[Extracted records Boundary: Start]
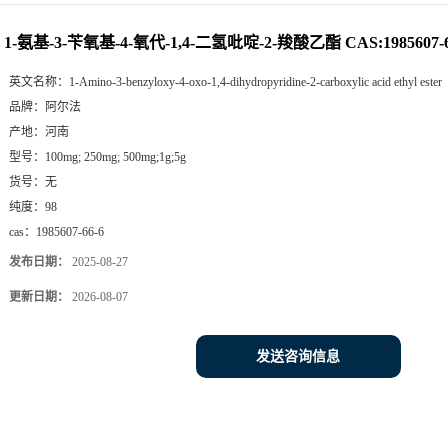
1-氨基-3-苄氧基-4-氧代-1,4-二氢吡啶-2-羧酸乙酯 CAS:1985607-6
英文名称：
1-Amino-3-benzyloxy-4-oxo-1,4-dihydropyridine-2-carboxylic acid ethyl ester
品牌：
阿尔法
产地：
河南
型号：
100mg; 250mg; 500mg;1g;5g
货号：
无
纯度：
98
cas：
1985607-66-6
发布日期：
2025-08-27
更新日期：
2026-08-07
发送咨询信息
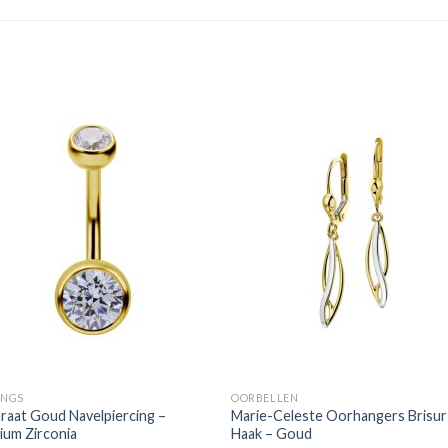
INGS
OORBELLEN
raat Goud Navelpiercing –
Marie-Celeste Oorhangers Brisur
ium Zirconia
Haak – Goud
[Extracted records Boundary: End]
> **What you will do**
Write out every line of text in the data above without any changes, and leave the pictures out.

> **Solution to the problem**
1-氨基-3-苄氧基-4-氧代-1,4-二氢吡啶-2-羧酸乙酯 CAS:1985607-6
英文名称：
1-Amino-3-benzyloxy-4-oxo-1,4-dihydropyridine-2-carboxylic acid ethyl ester
品牌：
阿尔法
产地：
河南
型号：
100mg; 250mg; 500mg;1g;5g
货号：
无
纯度：
98
cas：
1985607-66-6
发布日期：
2025-08-27
更新日期：
2026-08-07
发送咨询信息
INGS
OORBELLEN
raat Goud Navelpiercing –
Marie-Celeste Oorhangers Brisur
ium Zirconia
Haak – Goud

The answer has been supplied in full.